I like it quite simply because it acknowledges their awareness of the idea of practice rather than production, which indirectly points to the main aspect of what they do that I find really endearing. It's relatively easy to stumble around making a successful work now and again, sandwiched between disasters that never leave the studio, but it's hard to attain good practice. Their's isn't about making good artworks, but about how to mould the conditions for artworks to be made possible. Although I was asked to talk about a piece that I am interested in, it seems wrong to look at a singular thing when it is so apparent that their approach to working could be interpreted as a work unto itself.

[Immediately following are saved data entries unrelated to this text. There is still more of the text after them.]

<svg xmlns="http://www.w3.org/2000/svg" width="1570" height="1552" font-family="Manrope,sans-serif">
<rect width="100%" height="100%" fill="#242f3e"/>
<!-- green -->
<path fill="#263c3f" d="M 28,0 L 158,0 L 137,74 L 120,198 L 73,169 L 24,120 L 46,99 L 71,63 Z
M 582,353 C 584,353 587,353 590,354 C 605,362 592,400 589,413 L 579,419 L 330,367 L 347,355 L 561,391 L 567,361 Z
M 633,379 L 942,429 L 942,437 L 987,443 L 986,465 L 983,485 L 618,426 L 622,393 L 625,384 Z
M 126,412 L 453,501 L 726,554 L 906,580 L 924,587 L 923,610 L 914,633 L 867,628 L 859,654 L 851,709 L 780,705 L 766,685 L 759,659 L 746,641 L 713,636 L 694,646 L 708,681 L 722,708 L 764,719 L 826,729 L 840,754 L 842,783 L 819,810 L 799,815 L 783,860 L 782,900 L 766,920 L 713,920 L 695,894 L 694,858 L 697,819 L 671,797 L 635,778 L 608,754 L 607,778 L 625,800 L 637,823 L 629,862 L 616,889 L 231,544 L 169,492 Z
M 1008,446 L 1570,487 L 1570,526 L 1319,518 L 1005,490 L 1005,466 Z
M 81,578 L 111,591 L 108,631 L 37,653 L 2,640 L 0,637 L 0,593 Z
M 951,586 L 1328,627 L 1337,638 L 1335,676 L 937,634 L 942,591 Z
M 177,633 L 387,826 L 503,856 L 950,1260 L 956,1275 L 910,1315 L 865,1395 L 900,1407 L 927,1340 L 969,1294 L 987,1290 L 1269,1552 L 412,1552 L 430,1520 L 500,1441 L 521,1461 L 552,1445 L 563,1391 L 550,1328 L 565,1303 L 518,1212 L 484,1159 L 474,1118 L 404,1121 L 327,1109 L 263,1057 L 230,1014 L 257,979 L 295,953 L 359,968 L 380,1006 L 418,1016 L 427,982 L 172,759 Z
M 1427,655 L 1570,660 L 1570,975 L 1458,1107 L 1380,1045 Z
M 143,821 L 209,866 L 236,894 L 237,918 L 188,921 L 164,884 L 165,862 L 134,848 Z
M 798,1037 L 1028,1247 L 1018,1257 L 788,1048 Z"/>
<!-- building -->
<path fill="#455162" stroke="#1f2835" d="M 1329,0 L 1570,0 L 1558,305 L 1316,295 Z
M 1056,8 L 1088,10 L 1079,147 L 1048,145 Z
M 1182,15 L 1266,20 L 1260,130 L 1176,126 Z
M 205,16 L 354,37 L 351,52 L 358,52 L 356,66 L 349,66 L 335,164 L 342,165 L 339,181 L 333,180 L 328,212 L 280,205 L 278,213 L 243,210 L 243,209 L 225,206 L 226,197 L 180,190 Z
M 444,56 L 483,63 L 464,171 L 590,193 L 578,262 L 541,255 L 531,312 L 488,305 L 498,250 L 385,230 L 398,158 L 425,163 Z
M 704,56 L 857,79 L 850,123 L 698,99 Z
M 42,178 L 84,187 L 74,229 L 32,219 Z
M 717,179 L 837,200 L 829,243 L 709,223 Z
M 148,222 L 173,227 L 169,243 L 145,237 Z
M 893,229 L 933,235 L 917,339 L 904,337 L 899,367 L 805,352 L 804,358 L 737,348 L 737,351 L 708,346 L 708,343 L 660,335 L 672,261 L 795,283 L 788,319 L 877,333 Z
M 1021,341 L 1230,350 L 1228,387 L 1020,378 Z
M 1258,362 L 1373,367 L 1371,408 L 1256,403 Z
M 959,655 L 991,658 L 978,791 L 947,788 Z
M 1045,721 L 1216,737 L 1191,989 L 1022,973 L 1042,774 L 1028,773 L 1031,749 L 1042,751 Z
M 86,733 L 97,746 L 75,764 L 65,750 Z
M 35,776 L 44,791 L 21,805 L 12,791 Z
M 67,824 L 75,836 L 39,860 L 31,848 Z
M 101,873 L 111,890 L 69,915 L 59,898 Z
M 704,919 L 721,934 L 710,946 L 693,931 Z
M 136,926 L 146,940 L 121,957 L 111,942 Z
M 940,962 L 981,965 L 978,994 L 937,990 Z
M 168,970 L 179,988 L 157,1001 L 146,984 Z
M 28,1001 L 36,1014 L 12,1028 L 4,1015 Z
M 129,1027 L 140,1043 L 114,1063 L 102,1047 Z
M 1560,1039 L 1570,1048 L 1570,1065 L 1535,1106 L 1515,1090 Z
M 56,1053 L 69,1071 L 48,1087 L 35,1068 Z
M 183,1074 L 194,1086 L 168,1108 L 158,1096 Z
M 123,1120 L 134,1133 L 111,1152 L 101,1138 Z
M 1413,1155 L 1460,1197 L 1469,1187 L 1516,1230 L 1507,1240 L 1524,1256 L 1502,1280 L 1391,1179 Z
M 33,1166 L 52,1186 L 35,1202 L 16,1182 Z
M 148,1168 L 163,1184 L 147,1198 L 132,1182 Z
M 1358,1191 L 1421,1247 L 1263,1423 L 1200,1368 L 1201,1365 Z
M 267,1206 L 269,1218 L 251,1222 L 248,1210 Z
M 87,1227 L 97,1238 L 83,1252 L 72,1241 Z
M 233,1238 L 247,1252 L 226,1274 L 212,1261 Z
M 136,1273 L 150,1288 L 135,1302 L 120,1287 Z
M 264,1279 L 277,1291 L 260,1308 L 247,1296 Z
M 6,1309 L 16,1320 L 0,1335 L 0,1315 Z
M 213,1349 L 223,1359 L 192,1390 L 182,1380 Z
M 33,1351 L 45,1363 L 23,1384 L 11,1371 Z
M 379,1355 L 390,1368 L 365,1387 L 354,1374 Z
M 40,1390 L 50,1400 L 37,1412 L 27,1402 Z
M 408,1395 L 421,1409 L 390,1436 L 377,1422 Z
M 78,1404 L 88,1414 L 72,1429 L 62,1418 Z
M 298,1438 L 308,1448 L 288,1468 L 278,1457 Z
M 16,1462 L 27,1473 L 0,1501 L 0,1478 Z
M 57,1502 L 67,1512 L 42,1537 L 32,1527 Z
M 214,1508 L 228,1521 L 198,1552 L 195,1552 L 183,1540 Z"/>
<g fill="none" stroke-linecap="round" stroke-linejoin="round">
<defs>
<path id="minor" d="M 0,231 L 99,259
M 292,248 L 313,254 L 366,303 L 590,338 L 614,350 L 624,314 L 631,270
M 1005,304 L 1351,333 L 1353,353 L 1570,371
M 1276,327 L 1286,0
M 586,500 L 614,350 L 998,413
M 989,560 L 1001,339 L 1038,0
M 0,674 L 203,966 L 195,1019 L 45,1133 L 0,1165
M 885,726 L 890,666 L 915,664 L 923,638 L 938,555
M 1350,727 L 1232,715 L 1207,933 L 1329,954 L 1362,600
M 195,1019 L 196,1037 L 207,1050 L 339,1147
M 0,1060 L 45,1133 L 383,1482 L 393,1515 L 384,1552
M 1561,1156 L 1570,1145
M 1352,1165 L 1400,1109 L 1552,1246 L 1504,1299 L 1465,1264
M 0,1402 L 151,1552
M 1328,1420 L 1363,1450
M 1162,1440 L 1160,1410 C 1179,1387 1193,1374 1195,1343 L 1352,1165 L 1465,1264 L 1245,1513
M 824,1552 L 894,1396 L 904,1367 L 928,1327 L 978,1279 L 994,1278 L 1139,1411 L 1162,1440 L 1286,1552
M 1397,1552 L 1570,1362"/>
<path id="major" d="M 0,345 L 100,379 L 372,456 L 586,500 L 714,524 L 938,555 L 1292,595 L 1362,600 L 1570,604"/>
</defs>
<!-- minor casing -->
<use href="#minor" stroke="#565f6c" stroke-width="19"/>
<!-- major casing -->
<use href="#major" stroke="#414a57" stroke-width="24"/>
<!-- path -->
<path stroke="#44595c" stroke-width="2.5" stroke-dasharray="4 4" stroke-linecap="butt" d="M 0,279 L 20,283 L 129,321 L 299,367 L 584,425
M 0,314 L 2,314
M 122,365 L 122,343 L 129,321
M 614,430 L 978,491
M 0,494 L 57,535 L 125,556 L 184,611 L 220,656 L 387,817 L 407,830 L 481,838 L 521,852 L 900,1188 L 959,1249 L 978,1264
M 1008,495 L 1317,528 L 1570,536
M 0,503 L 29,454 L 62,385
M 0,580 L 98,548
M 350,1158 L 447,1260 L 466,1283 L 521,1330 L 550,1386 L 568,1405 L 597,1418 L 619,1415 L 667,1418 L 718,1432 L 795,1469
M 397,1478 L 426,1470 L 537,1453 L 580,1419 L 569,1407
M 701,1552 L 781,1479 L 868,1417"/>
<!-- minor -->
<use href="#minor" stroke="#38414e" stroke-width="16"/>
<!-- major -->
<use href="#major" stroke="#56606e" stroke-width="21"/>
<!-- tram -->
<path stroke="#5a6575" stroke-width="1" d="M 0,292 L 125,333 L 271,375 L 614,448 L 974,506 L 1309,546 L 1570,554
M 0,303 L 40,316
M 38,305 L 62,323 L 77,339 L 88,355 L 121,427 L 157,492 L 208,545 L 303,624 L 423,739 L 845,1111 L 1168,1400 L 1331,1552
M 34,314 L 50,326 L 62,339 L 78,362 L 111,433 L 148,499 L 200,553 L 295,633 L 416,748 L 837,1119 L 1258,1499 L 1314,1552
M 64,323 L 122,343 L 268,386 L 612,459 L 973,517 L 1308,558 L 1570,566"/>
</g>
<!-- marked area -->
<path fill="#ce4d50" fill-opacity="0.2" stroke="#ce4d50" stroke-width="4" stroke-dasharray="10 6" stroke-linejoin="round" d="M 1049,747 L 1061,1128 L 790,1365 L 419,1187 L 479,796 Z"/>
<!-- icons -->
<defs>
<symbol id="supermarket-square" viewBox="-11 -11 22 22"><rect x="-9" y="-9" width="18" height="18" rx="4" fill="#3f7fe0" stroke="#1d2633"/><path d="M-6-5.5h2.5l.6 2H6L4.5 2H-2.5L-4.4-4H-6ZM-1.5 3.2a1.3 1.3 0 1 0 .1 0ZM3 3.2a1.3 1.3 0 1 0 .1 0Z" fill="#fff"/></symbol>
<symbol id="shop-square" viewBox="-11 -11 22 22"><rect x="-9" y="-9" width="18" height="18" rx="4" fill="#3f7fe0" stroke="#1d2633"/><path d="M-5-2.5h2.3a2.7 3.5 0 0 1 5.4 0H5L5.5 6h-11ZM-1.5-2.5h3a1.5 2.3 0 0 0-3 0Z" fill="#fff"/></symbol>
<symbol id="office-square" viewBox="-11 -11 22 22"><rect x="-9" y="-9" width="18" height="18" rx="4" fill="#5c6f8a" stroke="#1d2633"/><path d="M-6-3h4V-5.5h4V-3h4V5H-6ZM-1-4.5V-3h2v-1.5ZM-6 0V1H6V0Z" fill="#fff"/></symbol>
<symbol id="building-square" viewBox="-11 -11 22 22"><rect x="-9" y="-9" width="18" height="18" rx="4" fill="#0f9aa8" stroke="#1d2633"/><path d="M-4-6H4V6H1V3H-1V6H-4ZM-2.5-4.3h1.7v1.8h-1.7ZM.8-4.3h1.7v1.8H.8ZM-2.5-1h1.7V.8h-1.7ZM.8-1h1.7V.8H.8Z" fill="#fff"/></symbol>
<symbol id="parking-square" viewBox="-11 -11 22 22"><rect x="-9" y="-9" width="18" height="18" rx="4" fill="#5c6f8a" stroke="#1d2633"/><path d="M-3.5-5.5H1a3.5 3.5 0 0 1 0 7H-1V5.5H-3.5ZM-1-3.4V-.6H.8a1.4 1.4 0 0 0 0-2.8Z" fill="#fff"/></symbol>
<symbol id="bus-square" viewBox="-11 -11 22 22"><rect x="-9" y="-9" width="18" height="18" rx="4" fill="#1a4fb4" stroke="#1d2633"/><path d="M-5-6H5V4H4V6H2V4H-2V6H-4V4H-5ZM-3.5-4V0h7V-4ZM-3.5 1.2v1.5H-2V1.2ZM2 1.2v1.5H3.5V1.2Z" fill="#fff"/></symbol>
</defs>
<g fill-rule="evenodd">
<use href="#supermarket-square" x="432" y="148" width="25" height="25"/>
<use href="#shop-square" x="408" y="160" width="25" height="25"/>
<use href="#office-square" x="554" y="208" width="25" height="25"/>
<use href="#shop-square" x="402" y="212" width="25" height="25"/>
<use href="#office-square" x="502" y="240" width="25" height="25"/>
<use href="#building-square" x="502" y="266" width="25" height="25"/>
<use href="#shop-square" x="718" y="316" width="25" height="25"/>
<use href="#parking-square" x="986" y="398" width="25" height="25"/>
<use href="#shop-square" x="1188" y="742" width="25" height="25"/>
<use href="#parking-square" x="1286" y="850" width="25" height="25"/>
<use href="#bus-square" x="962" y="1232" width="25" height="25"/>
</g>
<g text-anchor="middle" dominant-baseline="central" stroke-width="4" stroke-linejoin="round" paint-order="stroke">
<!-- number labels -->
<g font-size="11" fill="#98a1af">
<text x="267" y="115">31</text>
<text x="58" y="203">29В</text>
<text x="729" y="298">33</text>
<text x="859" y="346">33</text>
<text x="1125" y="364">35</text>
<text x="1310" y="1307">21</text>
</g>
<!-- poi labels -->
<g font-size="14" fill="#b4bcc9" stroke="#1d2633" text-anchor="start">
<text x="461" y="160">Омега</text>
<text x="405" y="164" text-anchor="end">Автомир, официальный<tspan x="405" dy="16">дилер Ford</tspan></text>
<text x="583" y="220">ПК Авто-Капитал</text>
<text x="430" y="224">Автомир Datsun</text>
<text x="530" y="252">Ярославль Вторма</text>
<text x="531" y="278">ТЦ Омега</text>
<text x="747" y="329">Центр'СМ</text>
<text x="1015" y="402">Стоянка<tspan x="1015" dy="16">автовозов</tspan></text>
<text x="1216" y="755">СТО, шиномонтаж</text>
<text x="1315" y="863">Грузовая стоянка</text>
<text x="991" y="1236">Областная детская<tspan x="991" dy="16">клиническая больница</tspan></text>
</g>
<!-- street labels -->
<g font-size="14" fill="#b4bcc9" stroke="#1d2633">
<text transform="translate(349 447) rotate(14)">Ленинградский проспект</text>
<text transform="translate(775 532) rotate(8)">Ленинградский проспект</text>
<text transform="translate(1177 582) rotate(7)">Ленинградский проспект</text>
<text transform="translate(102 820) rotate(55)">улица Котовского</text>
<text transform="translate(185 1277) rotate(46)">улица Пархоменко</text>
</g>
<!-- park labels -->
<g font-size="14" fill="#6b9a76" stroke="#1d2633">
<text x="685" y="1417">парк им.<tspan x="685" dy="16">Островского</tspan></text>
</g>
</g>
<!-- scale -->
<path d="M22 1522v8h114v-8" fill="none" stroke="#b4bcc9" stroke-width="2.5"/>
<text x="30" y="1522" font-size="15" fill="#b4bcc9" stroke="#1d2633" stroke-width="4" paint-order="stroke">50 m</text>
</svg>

The "Fischli/Weiss Practice" is a trajectory or a path that one could marvel at: swerving madly but not out of control, considered but swift, valiant and stealthy. The spectator can't always easily follow this path, never quite being able to understand how one piece arrived directly after another.With the artists' knowledge of how ideas evolve it would make sense, but for us the gaps are simply too great, filling each encounter with a new work with revelation. If I were to illustrate their diversity of practice and its consequence, among my examples would be Kitty (2001), The Right Way (1983) and Untitled - Two Identical Groups (1996). Their steps forward are on their own terms - terms only they can understand. I wish I had their ability to turn my hand to anything, ideas in front of me and nothing but art history behind. I am a fan.

Back to the manifesto on my studio wall. I read it daily, but I have often forgotten that this photocopy is their work. It has sort of moved beyond being something that I can put their name to, and has gone full circle and come back to being just one of countless other amazing things that exist in the world. Similarly, although I'm a fan, I often confuse many of the works of Fischli/Weiss with those of other artists. Their lack of stylistic signature and their snaking objectives make their art kind of slippery and hard to get a hold of: a land mine for curators, a grenade about to go off. That really makes me smile, because when you think you have it in your clutches, they are off somewhere new to try something else.

Peter Fischli & David Weiss, Flowers & Questions: A Retrospective, Supported by Pro Helvetia, Swiss Arts Council, and by Stanley Thomas Johnson Foundation at Tate Modern, 11 October 2006 - 14 January 2007.

Fischli/Weiss - Flowers & Questions: A Retrospective, edited by Bice Curiger, is published by Tate Publishing.

Ryan Gander is an artist based in London.